The market for LTL in North America is valued at $35 billion. XPO will also expand its global contract logistics platform and capitalize on synergies from Con-way’s managed transportation, freight, and truckload business.
XPO will rebrand the acquired operations Con-way Freight, Menlo Logistics, Con-way Truckload, and Con-way as XPO Logistics.
Benefits for Con-way
XPO logistics has agreed to pay $47.60 per share to Con-way’s existing shareholders. This translates to a premium of 32% and 5.7 times the consensus 2015 EBITDA (earnings before interest, tax, depreciation, and amortization) of $528 million.

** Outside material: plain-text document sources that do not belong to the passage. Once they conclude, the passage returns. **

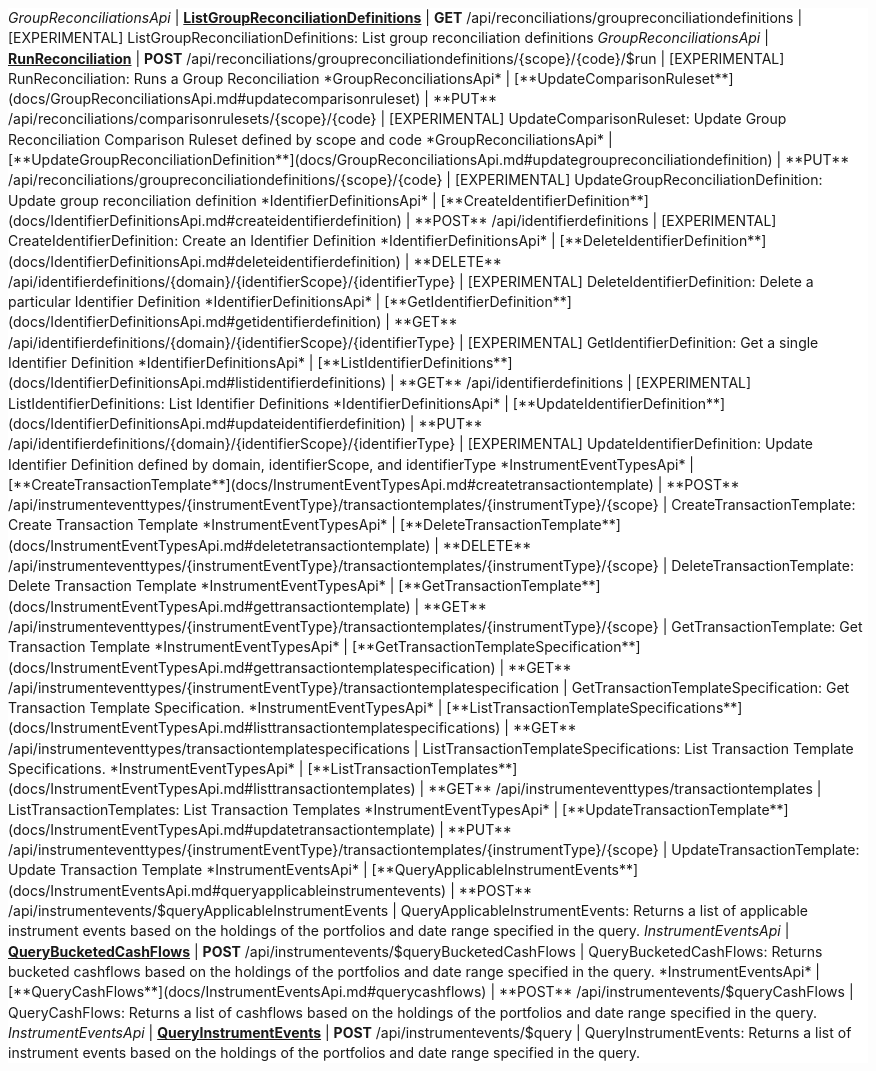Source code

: *GroupReconciliationsApi* | [**ListGroupReconciliationDefinitions**](docs/GroupReconciliationsApi.md#listgroupreconciliationdefinitions) | **GET** /api/reconciliations/groupreconciliationdefinitions | [EXPERIMENTAL] ListGroupReconciliationDefinitions: List group reconciliation definitions
*GroupReconciliationsApi* | [**RunReconciliation**](docs/GroupReconciliationsApi.md#runreconciliation) | **POST** /api/reconciliations/groupreconciliationdefinitions/{scope}/{code}/$run | [EXPERIMENTAL] RunReconciliation: Runs a Group Reconciliation
*GroupReconciliationsApi* | [**UpdateComparisonRuleset**](docs/GroupReconciliationsApi.md#updatecomparisonruleset) | **PUT** /api/reconciliations/comparisonrulesets/{scope}/{code} | [EXPERIMENTAL] UpdateComparisonRuleset: Update Group Reconciliation Comparison Ruleset defined by scope and code
*GroupReconciliationsApi* | [**UpdateGroupReconciliationDefinition**](docs/GroupReconciliationsApi.md#updategroupreconciliationdefinition) | **PUT** /api/reconciliations/groupreconciliationdefinitions/{scope}/{code} | [EXPERIMENTAL] UpdateGroupReconciliationDefinition: Update group reconciliation definition
*IdentifierDefinitionsApi* | [**CreateIdentifierDefinition**](docs/IdentifierDefinitionsApi.md#createidentifierdefinition) | **POST** /api/identifierdefinitions | [EXPERIMENTAL] CreateIdentifierDefinition: Create an Identifier Definition
*IdentifierDefinitionsApi* | [**DeleteIdentifierDefinition**](docs/IdentifierDefinitionsApi.md#deleteidentifierdefinition) | **DELETE** /api/identifierdefinitions/{domain}/{identifierScope}/{identifierType} | [EXPERIMENTAL] DeleteIdentifierDefinition: Delete a particular Identifier Definition
*IdentifierDefinitionsApi* | [**GetIdentifierDefinition**](docs/IdentifierDefinitionsApi.md#getidentifierdefinition) | **GET** /api/identifierdefinitions/{domain}/{identifierScope}/{identifierType} | [EXPERIMENTAL] GetIdentifierDefinition: Get a single Identifier Definition
*IdentifierDefinitionsApi* | [**ListIdentifierDefinitions**](docs/IdentifierDefinitionsApi.md#listidentifierdefinitions) | **GET** /api/identifierdefinitions | [EXPERIMENTAL] ListIdentifierDefinitions: List Identifier Definitions
*IdentifierDefinitionsApi* | [**UpdateIdentifierDefinition**](docs/IdentifierDefinitionsApi.md#updateidentifierdefinition) | **PUT** /api/identifierdefinitions/{domain}/{identifierScope}/{identifierType} | [EXPERIMENTAL] UpdateIdentifierDefinition: Update Identifier Definition defined by domain, identifierScope, and identifierType
*InstrumentEventTypesApi* | [**CreateTransactionTemplate**](docs/InstrumentEventTypesApi.md#createtransactiontemplate) | **POST** /api/instrumenteventtypes/{instrumentEventType}/transactiontemplates/{instrumentType}/{scope} | CreateTransactionTemplate: Create Transaction Template
*InstrumentEventTypesApi* | [**DeleteTransactionTemplate**](docs/InstrumentEventTypesApi.md#deletetransactiontemplate) | **DELETE** /api/instrumenteventtypes/{instrumentEventType}/transactiontemplates/{instrumentType}/{scope} | DeleteTransactionTemplate: Delete Transaction Template
*InstrumentEventTypesApi* | [**GetTransactionTemplate**](docs/InstrumentEventTypesApi.md#gettransactiontemplate) | **GET** /api/instrumenteventtypes/{instrumentEventType}/transactiontemplates/{instrumentType}/{scope} | GetTransactionTemplate: Get Transaction Template
*InstrumentEventTypesApi* | [**GetTransactionTemplateSpecification**](docs/InstrumentEventTypesApi.md#gettransactiontemplatespecification) | **GET** /api/instrumenteventtypes/{instrumentEventType}/transactiontemplatespecification | GetTransactionTemplateSpecification: Get Transaction Template Specification.
*InstrumentEventTypesApi* | [**ListTransactionTemplateSpecifications**](docs/InstrumentEventTypesApi.md#listtransactiontemplatespecifications) | **GET** /api/instrumenteventtypes/transactiontemplatespecifications | ListTransactionTemplateSpecifications: List Transaction Template Specifications.
*InstrumentEventTypesApi* | [**ListTransactionTemplates**](docs/InstrumentEventTypesApi.md#listtransactiontemplates) | **GET** /api/instrumenteventtypes/transactiontemplates | ListTransactionTemplates: List Transaction Templates
*InstrumentEventTypesApi* | [**UpdateTransactionTemplate**](docs/InstrumentEventTypesApi.md#updatetransactiontemplate) | **PUT** /api/instrumenteventtypes/{instrumentEventType}/transactiontemplates/{instrumentType}/{scope} | UpdateTransactionTemplate: Update Transaction Template
*InstrumentEventsApi* | [**QueryApplicableInstrumentEvents**](docs/InstrumentEventsApi.md#queryapplicableinstrumentevents) | **POST** /api/instrumentevents/$queryApplicableInstrumentEvents | QueryApplicableInstrumentEvents: Returns a list of applicable instrument events based on the holdings of the portfolios and date range specified in the query.
*InstrumentEventsApi* | [**QueryBucketedCashFlows**](docs/InstrumentEventsApi.md#querybucketedcashflows) | **POST** /api/instrumentevents/$queryBucketedCashFlows | QueryBucketedCashFlows: Returns bucketed cashflows based on the holdings of the portfolios and date range specified in the query.
*InstrumentEventsApi* | [**QueryCashFlows**](docs/InstrumentEventsApi.md#querycashflows) | **POST** /api/instrumentevents/$queryCashFlows | QueryCashFlows: Returns a list of cashflows based on the holdings of the portfolios and date range specified in the query.
*InstrumentEventsApi* | [**QueryInstrumentEvents**](docs/InstrumentEventsApi.md#queryinstrumentevents) | **POST** /api/instrumentevents/$query | QueryInstrumentEvents: Returns a list of instrument events based on the holdings of the portfolios and date range specified in the query.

Bradley Jacobs, chairman and chief executive officer of XPO Logistics, will continue to hold these positions and lead the combined entity. Douglas Stotlar, Con-way’s president and chief executive officer, will serve in a limited role as an independent advisor to the combined entity through the first quarter of 2016.
XPO will benefit from Con-way’s premier platform with higher offerings. It will also benefit from ownership of Con-way’s assets, which will support XPO’s current operations.
The transaction provides an immediate unlocking of value for Con-way’s shareholders as well as increased offerings for its existing clients.
Employee numbers are expected to grow alongside the organization as the combined entity expands on synergies. The transaction will nearly double XPO’s proforma full-year EBITDA to approximately $1.1 billion and will increase revenues to $15 billion. The combined entity is expected to add operating profits of $170–$210 million over two years.